Handing me into the carriage, Jeff said, “I cannot have yours doing the same, so I’ve made arrangements with a common friend to assist him. He won’t accept help from me, but he’ll take it from a friend, and I’ll reimburse that man for his pains.”

I grasped his hand, grateful beyond measure. This’d been no easier on Jeff than on any of us, but he’d borne it. “Your father won’t appreciate it, but I do.”

The tapestry of my life was unraveling, one strand at a time.

Once the grandeur and radiance of Lafayette’s visit was gone, I looked around me and saw everything at Monticello in disrepair. The paint flaked off the walls and railings and molding. The roof let in melting snow and rain. My father, so proud of his house, so fastidious and attentive to its appearance, didn’t seem to notice, and I told myself that Jeff had been too busy with the calamity of my husband’s bankruptcy to give my father’s estate his attention.

But that winter one of my father’s loans had come due . . . and Papa couldn’t pay.

“What can you mean that he can’t pay?” I asked Jeff as the carriage jostled us along, having relied upon my father’s promises to look after me and the children, no matter what befell my husband’s fortunes.

“Grandfather overestimated the value of his holdings,” Jeff told me, gravely. “Monticello is difficult to make profitable. Water and supplies must be hauled up. The house itself requires an enormous amount of firewood to heat it. There’s the expense of supporting the Negroes. We’ll have to move the family to Poplar Forest.”

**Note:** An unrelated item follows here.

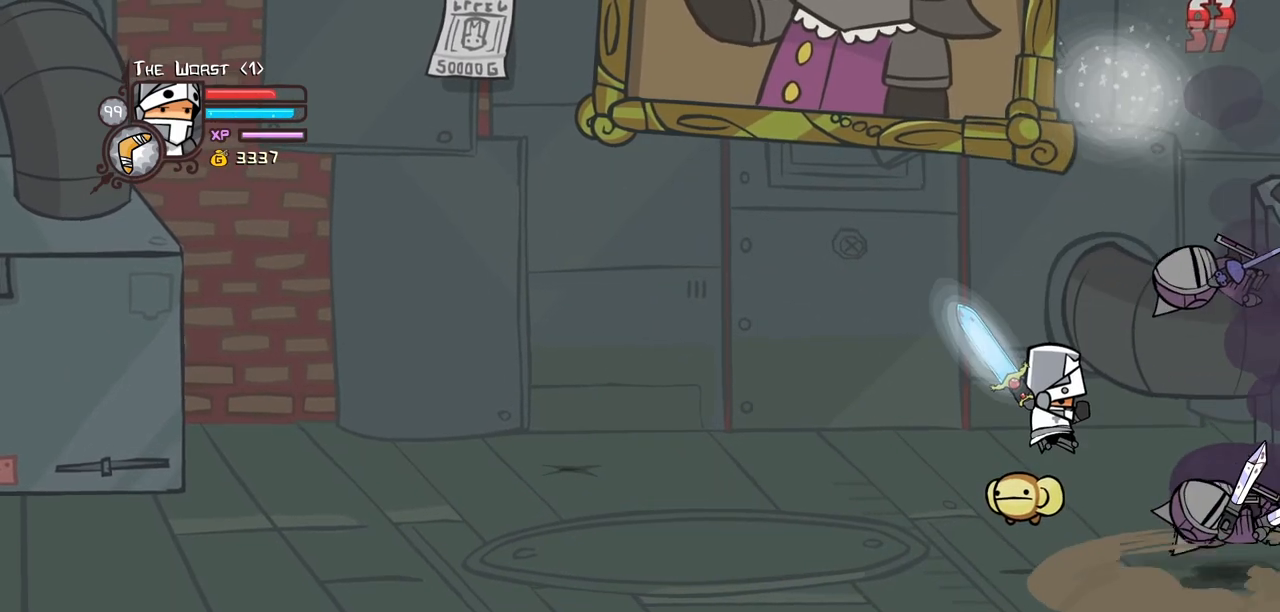
{"keys": ["light"], "events": [[133, "heavy", "up"], [183, "heavy", "down"], [417, "heavy", "up"], [450, "light", "down"]]}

I didn’t understand what he was saying.

And he braced himself, continuing on. “We’ll take with us only the necessary furniture and a small household of servants. Then we’ll sell or rent the whole of Monticello and auction as many Negroes as we can to pay the debts.”

The blood drained from me so suddenly I sank into the cushions of the carriage in a near swoon. This had already been the ugliest day of a life filled with its share of ugly days, and this blow nearly stopped a heart that was already broken.

Leave Monticello? It’d been the constant star, the steady anchor in all our troubles. Surely Jeff was overstating the financial situation in which we found ourselves. “But the price of crops will go up. They do. Up and down.”

“Mother,” Jeff said, covered in a sweat in spite of the cold. “You’ve no notion of the debts Grandpapa has acquired. More than my father’s debts. More by far. And the crisis is at hand. To delay it will be complete ruin only a few years down the road, without a home to shelter you or the children.”

I couldn’t fathom selling Monticello. It’d be a bitter sacrifice to leave its comforts, but nothing compared to the anguish of seeing my father turned out of his house and deprived in his old age of the few pleasures he was still capable of enjoying. “Have you told your grandfather this plan? It’ll kill him!”